(Exercise text)
So, there you have it — the personal story of a residential school “survivor” describing the day the Canadian Army lined up 43 Indian children in front of a residential school at Brantford, Ontario, shot them and dumped their bodies into a mass grave. The May 27, 2021 announcement that the remains of 215 former students of the Kamloops residential school wasn’t the first time that a claim about sinister residential school deaths and clandestine burials had been made.
This Brantford story is obviously untrue. Any reasonably well-informed person with a lick of sense would know that at a glance.
But that didn’t stop the claim from making the social media rounds for years. According to the fact-check tens of thousands of people have read this bogus claim over the years, and many appear to have believed it completely. In fact, despite the fact checks proving that the claim was entirely false it continues to circulate today.
Both the Kamloops and Brantford claims came basically from the same place — the strange mind of a defrocked United Church Minister, Kevin Annett. It was Annett who created the bogus Brantford claim. In a strange twist, the picture at the top of the page — said to be from Brantford — is actually a photo of the former Kamloops Indian Residential School, as it looked in the 1920s.
And it was Annett who inspired the TRC’s misguided “missing children/unmarked graves” wild goose chase that, in turn, inspired Chief Rosanne Casimir to make the Kamloops claim. Both claims were equally and obviously false: The Kamloops claim was that the “remains of 215 children were found.” In fact, only radar blips (anomalies) were detected- blips that turned out. to most likely be from previous excavations, and not graves. Casimir and Annett both knew that they were making false claims.
Annett’s bogus claims come from his imaginative reworking of stories of “survivors” that he publicized in his blogs, books, interviews and movies.
His most famous movie is Unrepentant. This movie has been viewed by tens of thousands of Canadians, particularly in indigenous communities, such as the Tk’emlups community at Kamloops.

(Things to do)
• A. Answer the following from the residential school text:
(i) How many children does the Brantford story say were lined up and shot?
(ii) Whom does the text identify as the creator of the Brantford claim?
(iii) What movie does the text name as Kevin Annett's most famous?
• B. Reproduce the portion of the residential school text that begins at the words "His most famous" and ends after the words "community at Kamloops.".

(Stored data entries)
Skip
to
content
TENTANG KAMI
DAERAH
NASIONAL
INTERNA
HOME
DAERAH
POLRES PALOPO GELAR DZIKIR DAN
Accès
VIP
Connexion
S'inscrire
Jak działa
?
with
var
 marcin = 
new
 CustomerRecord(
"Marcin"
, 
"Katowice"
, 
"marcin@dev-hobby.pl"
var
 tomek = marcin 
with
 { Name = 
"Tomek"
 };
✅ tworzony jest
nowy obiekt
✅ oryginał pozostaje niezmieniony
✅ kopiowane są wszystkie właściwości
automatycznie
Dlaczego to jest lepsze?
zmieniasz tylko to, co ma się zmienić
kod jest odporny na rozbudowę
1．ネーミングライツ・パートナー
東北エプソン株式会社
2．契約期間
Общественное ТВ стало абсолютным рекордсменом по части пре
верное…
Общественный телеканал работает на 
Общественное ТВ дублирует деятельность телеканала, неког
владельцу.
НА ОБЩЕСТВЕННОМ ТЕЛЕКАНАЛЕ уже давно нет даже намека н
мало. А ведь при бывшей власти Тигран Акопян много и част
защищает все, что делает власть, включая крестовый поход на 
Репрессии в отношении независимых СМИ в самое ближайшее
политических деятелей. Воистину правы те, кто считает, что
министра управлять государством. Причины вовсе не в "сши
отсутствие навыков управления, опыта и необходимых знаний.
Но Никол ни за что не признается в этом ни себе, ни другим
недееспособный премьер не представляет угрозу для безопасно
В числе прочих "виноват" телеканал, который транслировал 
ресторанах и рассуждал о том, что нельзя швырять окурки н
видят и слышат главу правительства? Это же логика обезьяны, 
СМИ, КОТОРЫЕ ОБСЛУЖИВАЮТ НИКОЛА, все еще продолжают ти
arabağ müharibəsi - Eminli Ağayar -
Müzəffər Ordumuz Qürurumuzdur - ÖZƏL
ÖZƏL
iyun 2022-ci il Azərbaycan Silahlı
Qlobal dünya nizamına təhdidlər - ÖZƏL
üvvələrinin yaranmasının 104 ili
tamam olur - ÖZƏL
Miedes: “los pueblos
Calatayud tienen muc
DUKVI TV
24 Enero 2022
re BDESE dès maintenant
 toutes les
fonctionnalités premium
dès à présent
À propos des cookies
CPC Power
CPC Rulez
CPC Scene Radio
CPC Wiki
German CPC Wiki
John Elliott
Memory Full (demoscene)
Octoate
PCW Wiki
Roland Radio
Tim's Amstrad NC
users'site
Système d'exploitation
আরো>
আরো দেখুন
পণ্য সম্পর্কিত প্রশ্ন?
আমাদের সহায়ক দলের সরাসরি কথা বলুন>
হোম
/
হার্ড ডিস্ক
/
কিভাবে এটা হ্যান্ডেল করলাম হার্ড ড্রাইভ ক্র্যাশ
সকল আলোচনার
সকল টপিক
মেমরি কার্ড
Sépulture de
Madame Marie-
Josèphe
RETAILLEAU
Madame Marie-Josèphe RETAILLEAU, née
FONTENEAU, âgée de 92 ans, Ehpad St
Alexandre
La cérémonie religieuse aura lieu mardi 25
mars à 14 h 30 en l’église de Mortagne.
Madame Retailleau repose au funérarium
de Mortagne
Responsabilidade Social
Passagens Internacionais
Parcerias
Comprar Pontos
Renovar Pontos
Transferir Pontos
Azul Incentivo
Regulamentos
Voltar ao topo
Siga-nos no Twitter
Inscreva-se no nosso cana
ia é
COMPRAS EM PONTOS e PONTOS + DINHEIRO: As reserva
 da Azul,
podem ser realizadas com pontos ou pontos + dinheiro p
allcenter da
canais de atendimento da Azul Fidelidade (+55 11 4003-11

(Answers to the exercises)
• A.
(i) 43 children.
(ii) Kevin Annett, described as a defrocked United Church Minister.
(iii) Unrepentant.

• B.
His most famous movie is Unrepentant. This movie has been viewed by tens of thousands of Canadians, particularly in indigenous communities, such as the Tk’emlups community at Kamloops.